Before we get to any of that though, it's hard to ignore the grim cosmetics of the thing. It is not sexy, it is not svelte, and it's hard to imagine it sliding comfortably into anyone's jacket pocket. Whether the additional functionality of a physical controller can compensate for what is an ugly and cumbersome device or not, is something we'll only know for sure once we've got our hands on it.
But underneath that grim exterior lies the technical magic. Project Shield is powered by Nvidia's Tegra 4 technology, a 72 core GeForce GPU and the first quad-core use of ARM's Cortex A-15. While the five-inch multitouch screen isn't as large as we might have liked, it will render at a 1280x720 resolution that should shine on the device's screen size. With the company anticipating annual revisions of the core technology, this is a device that could also rapidly outpace even Apple's incremental hardware releases.

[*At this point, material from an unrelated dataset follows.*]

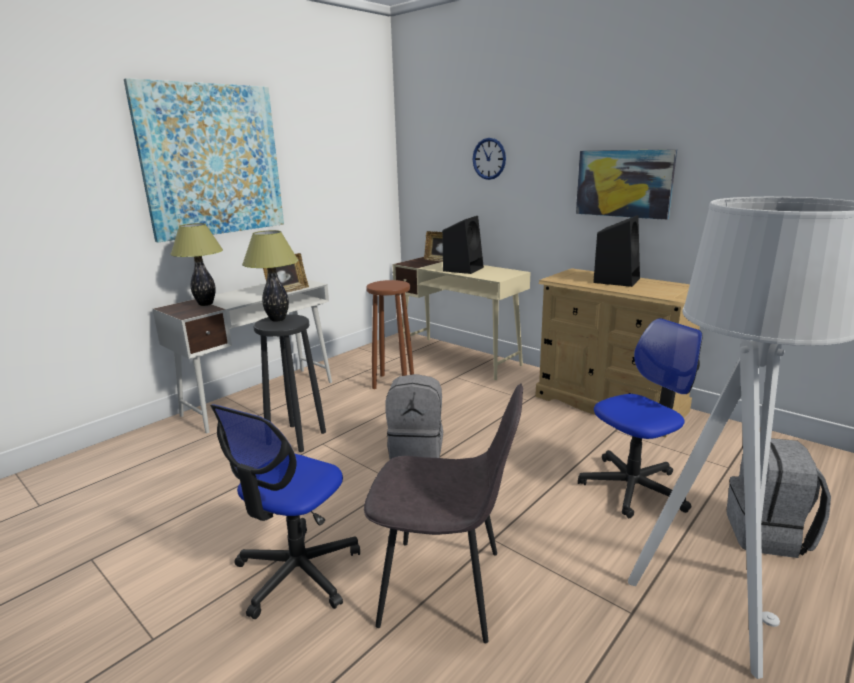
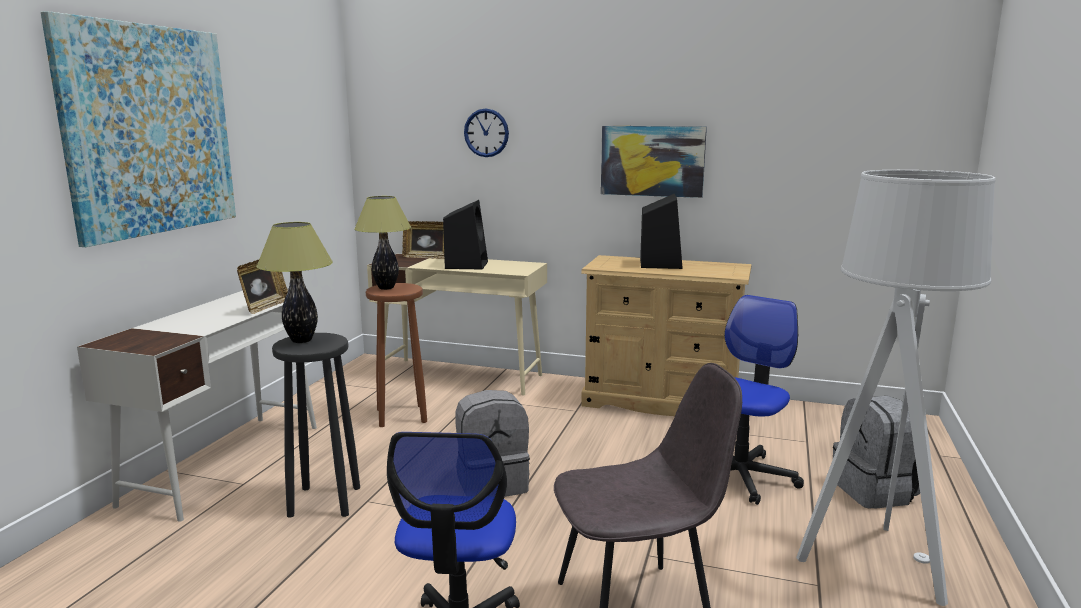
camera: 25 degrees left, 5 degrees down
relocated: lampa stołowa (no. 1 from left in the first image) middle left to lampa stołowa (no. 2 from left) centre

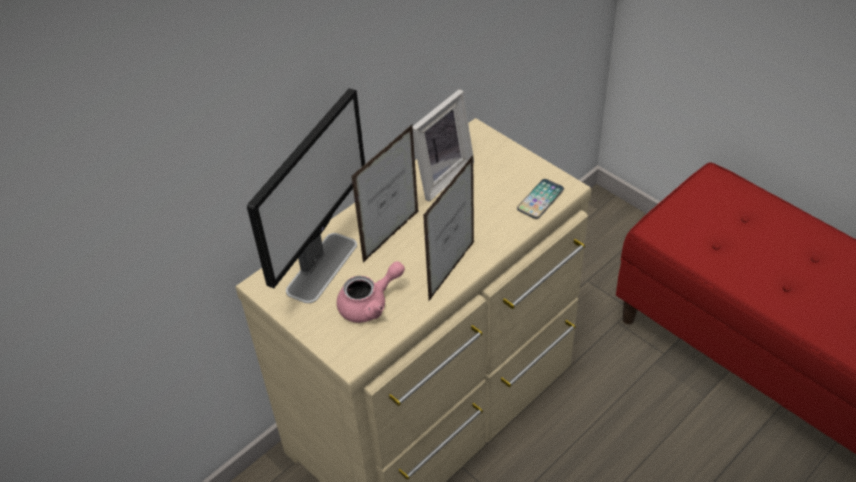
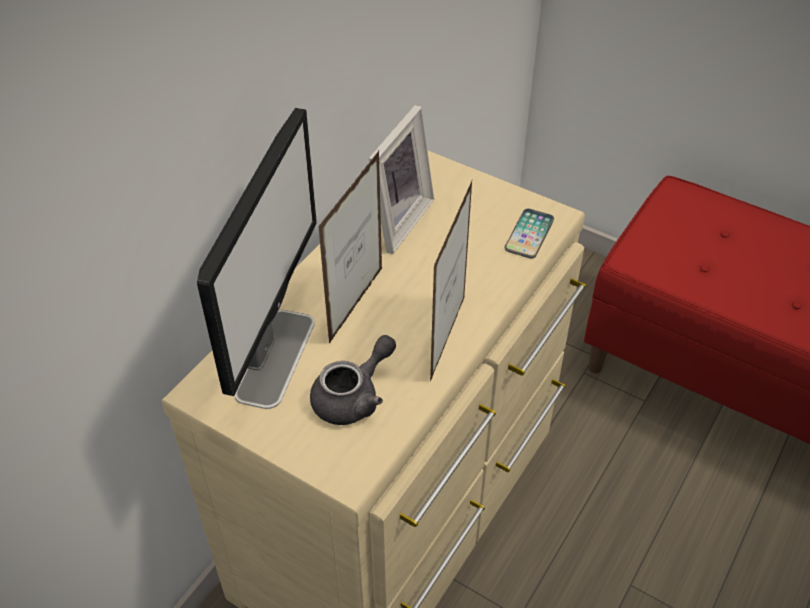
camera: 15 degrees left, 0 degrees up
colour: imbryk (różowy) centre to imbryk (szary) centre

The increasingly popular PC gaming space is already threatening the closed console systems that have traditionally dominated the living-room. Developer Valve will make its own move against the console Big Three later this year with the release of its TV-orientated PC, codenamed Piston. If you wish to use Project Shield instead then you'll need a PC powered by a Kepler-grade Nvidia GPU, but if the company can time this wave correctly then the ramifications could be enormous.
But it's not just the traditional living-room console manufacturers who could feel the pinch from Nvidia. Apple's stranglehold over the mobile gaming market - forged from a closed marketplace that works against piracy, as well as providing a smaller number of hardware specifications - sits in opposition to the greater number of Android devices in use. But a device that can both end the restrictions of touchscreen controls and change the traditional console space at the same time might just encourage more developers to turn to the other side.
Pricing for Project Shield has yet to be announced but will likely prove crucial to the success or failure of the device. Whether or not they'd be prepared to admit it publicly, it's hard to imagine that the likes of Sony & Nintendo haven't internally acknowledged the damage caused to the traditional premium handheld market by the rise of tablet and mobile gaming. Any would-be suitor of the mobile audience would be wise to heed those concerns, particularly when offering gamers such a radically different proposition.
Were Project Shield just another Android device with buttons attached, we'd no doubt have rolled our eyes at Nvidia's blatant disregard for past history by now, and moved on to more interesting topics. But this multi-pronged attack on the gaming establishment has the potential to chip away at many of the dominant players. Even if it doesn't change the world, Project Shield may make life just a little more complicated for the big names in gaming, and a lot more interesting for the rest of us.